Docker doesn't isolate you from resource exhaustion (out of memory or files, infinite loops), from incompatibilities of the host kernel and Docker version bumps (so your shiny image isn't guaranteed to work on newer kernels and Docker versions), and makes it impossible to use host user identities and permissions. Thus projects tend to avoid plain regular file access, using databases and block devices and what not as workarounds.

IMHO Docker is an anti-pattern to "solve" an incidental problem of your own making.


I meant all the namespacing features.

My main argument was against a container being something "more" than just a standard linux process in the sense that "more" is extra software that wouldn't otherwise be ran.


Of course Docker is just the popular brand name for those isolation features and 'image' 'container' and all related terminology exist independently without Docker


Docker is also a cross platform command line tool that helps to manage said images and automate a lot of work that would otherwise need to be done. For me it is kind of like Dropbox: yes you can piece it together yourself, but using it is very convenient and you can spend your time elsewhere.

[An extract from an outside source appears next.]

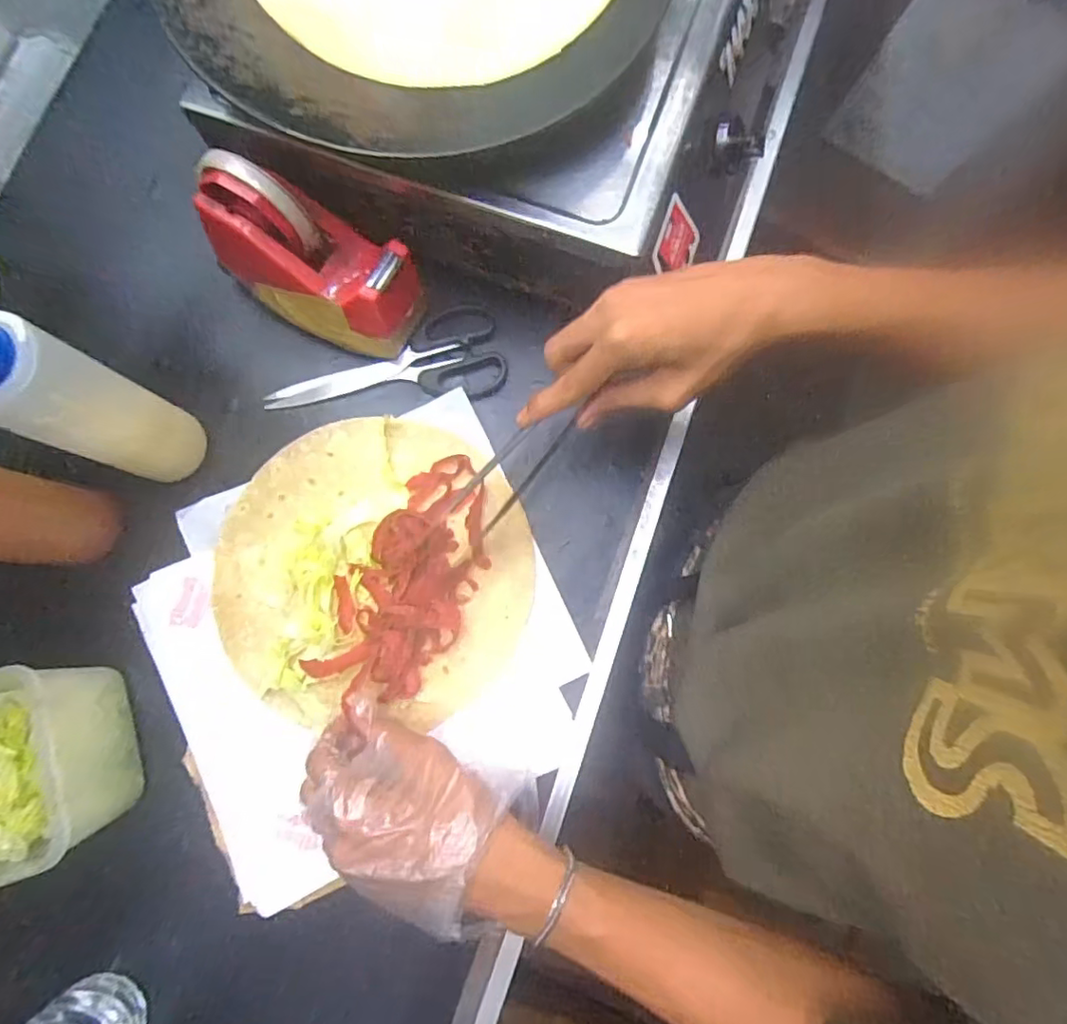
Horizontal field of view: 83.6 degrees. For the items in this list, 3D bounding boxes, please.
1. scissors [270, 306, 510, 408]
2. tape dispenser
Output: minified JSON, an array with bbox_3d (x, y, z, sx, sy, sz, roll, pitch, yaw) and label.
[{"bbox_3d":[-0.123,-0.115,0.496,0.196,0.018,0.071,-16,81,-3],"label":"scissors"},{"bbox_3d":[-0.167,-0.190,0.458,0.158,0.124,0.073,29,81,4],"label":"tape dispenser"}]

In my opinion its on its way out. CNCF and k8s has already basically replaced it with the CRI initiative and containerd[0][1]. Runc, rkt, and a multitude of other tools run containers. img, ocra-build, and others can build them.

[0] I realize this is from Docker as well but I feel it supports my point that Docker, Inc themselves are shedding baggage to still stay relevant.

[1] https://kubernetes.io/blog/2018/05/24/kubernetes-containerd-...


I'll have to look into it thanks. I'd like to not end up requiring different tools to run the same container on Windows/Mac and Linux. Currently my workflow is easy, I create my Dockerfiles on a mac, do all of the building and testing, and then just tell devs on Windows to pull a repo and do a docker-compose --build up. I hope in the future this will not grow into tool hunting.


You'll probably be able to continue using the same tools across platforms to run containers.

I personally feel that Docker tries to do too much, almost the systemd of the container world. I believe having alternative container runtimes and build systems decoupled from Docker (both in the running program sense but also the company) will be the best in the long run.

With or without docker your workflow will remain the same. Its the image itself (the CRI spec) that makes that cross-platform magic work. I myself do my development on a Windows machine, ship a tar.gz off to Google's Cloud Builder to build the image and publish to a registry which then gets tested and debugged on a linux host.


The stateless services (and cloud native stateful) become portable, the new lock-ins are their value added data-stores (spanner, aurora, cosmos).


Well I agree that the interests are aligned insofar as Google is trying do dethrone AWS which currently has a near-monopoly on cloud. But I'd still rather live in a world where the compute fabric of the internet is not centralized in the hand of a few corporations. I'd much rather get paid a salary from money that would have otherwise gone to a monthly *-Cloud payment. And I believe that in a lot of cases, the non-Cloud version of the product would actually be a better, cheaper, more reliable solution. But that will become a harder and harder sell the more successful the marketing from cloud providers is.